With recent work done on the MMBA website I’ve had to move the CiviCRM instance from an older copy hosted on Joomla to a new one hosted on WordPress. The general suggestion for doing this is to export and import the data, but this is both a bit frustrating to do (because of a need to specify which columns contain which fields) and PHP kept running out of memory when exporting, even after I moved it up to 256MB per process.

This copy of CiviCRM wasn’t really used, but it did have a lengthy set of contacts that I could not afford to lose. Thus, I looked into what was necessary to move the tables themselves instead of just exporting/importing the data.

I ended up using these steps to get the contact data moved over and it seemed to work well for me.
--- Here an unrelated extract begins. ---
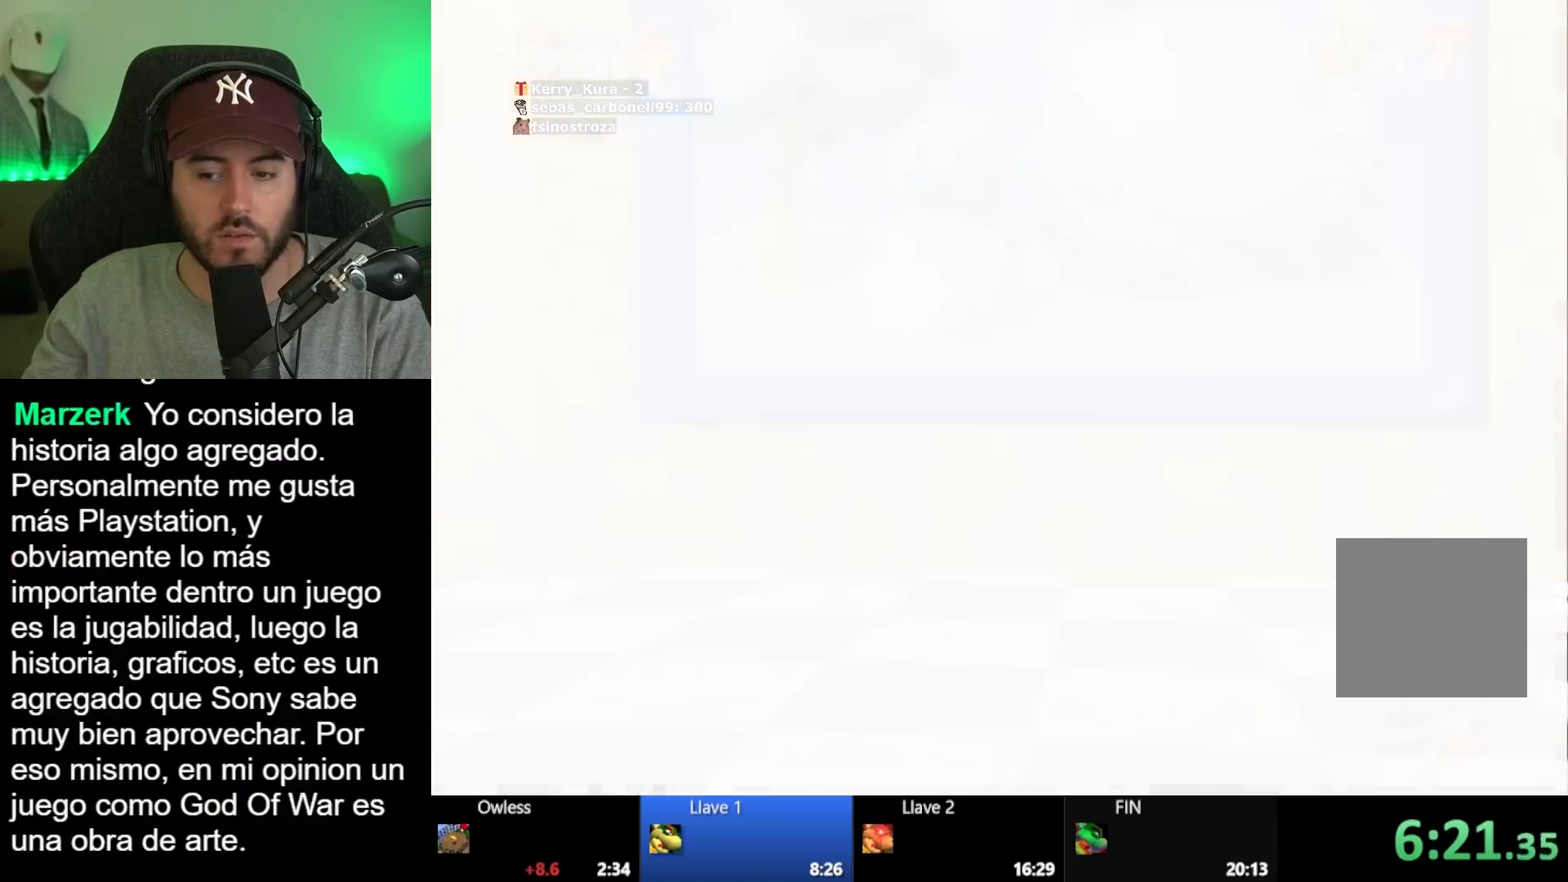
{"buttons": [], "left_stick": "center", "right_stick": "center", "button_events": [[33, "A", "down"], [100, "A", "up"], [200, "A", "down"], [250, "A", "up"], [383, "A", "down"], [450, "A", "up"]]}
This may not be the best way to do it, and it may introduce some problems down the line, but this did work for me and seems fine thus far, so I wanted to document the steps here:

1) Install WordPress and the CiviCRM plugin with the new installation of CiviCRM going to a different database or table prefix than the current.

2) Ensure that the WordPress CiviCRM plugin works, only going as far as the first screen which prompts to set up an organization name, email addresses, etc.

3) Using phpMyAdmin export all CiviCRM tables to a .sql file except for:

civicrm_acl_cache
civicrm_acl_contact_cache
civicrm_domain
civicrm_cache
civicrm_group_contact_cache

With the option: Add DROP TABLE / VIEW / PROCEDURE / FUNCTION / EVENT statement.

4) To avoid issues with Foreign Key Constraints add this line to the top of the .sql file:

SET foreign_key_checks = 0;

And this to the bottom:

SET foreign_key_checks = 1;

5) If the new set of tables has a different prefix than the old, search/replace in the .sql to change each table name to the prefix used by the WordPress-based CiviCRM instance.

6) Import the .sql into the WordPress-based CiviCRM database using the MySQL command line utility:

mysql -u username -p databasename < civicrm_export.sql

7) Enter the CiviCRM plugin in WordPress and confirm that all the contacts have been moved over.

These steps were performed on the following configuration:

- Apache/2.2.22 (FreeBSD) mod_ssl/2.2.22 OpenSSL/0.9.8q mod_fastcgi/2.4.6
- MySQL 5.5.22 (from FreeBSD Ports)
- WordPress 3.3.2 w/ CiviCRM 4.1.0
- Joomla 1.5.24 w/ CiviCRM 3.4.7

2 Comments

  1. Tommy Scully
    Tommy Scully June 11, 2012

    Are you available for hire?
    I’m the tech director for the ministry Power and Love. We use CiviCRM to manage our events and emails. We are currently on an instance of Joomla 1.5 and would like to move to wordpress but have had no luck in finding developers who have done this before. Please call me if you are interested, we have money budgeted for this migration.
    Tommy Scully
    Power & Love Media and Technology Coordinator
    615-719-9363 office
    615-934-9683 cell

  2. c0nsumer
    c0nsumer June 11, 2012

    Tommy Scully: Thanks for the offer, but at this point I’m a bit too busy to take on this sort of work. I’m sorry. I can tell you that when I moved mmba.org from Joomla to WordPress most of the heavy lifting (read: article moving) was done using the Joomla/Mambo to WordPress Migrator plugin. I then just had to go through and delete all the irrelevant articles and work on the theme.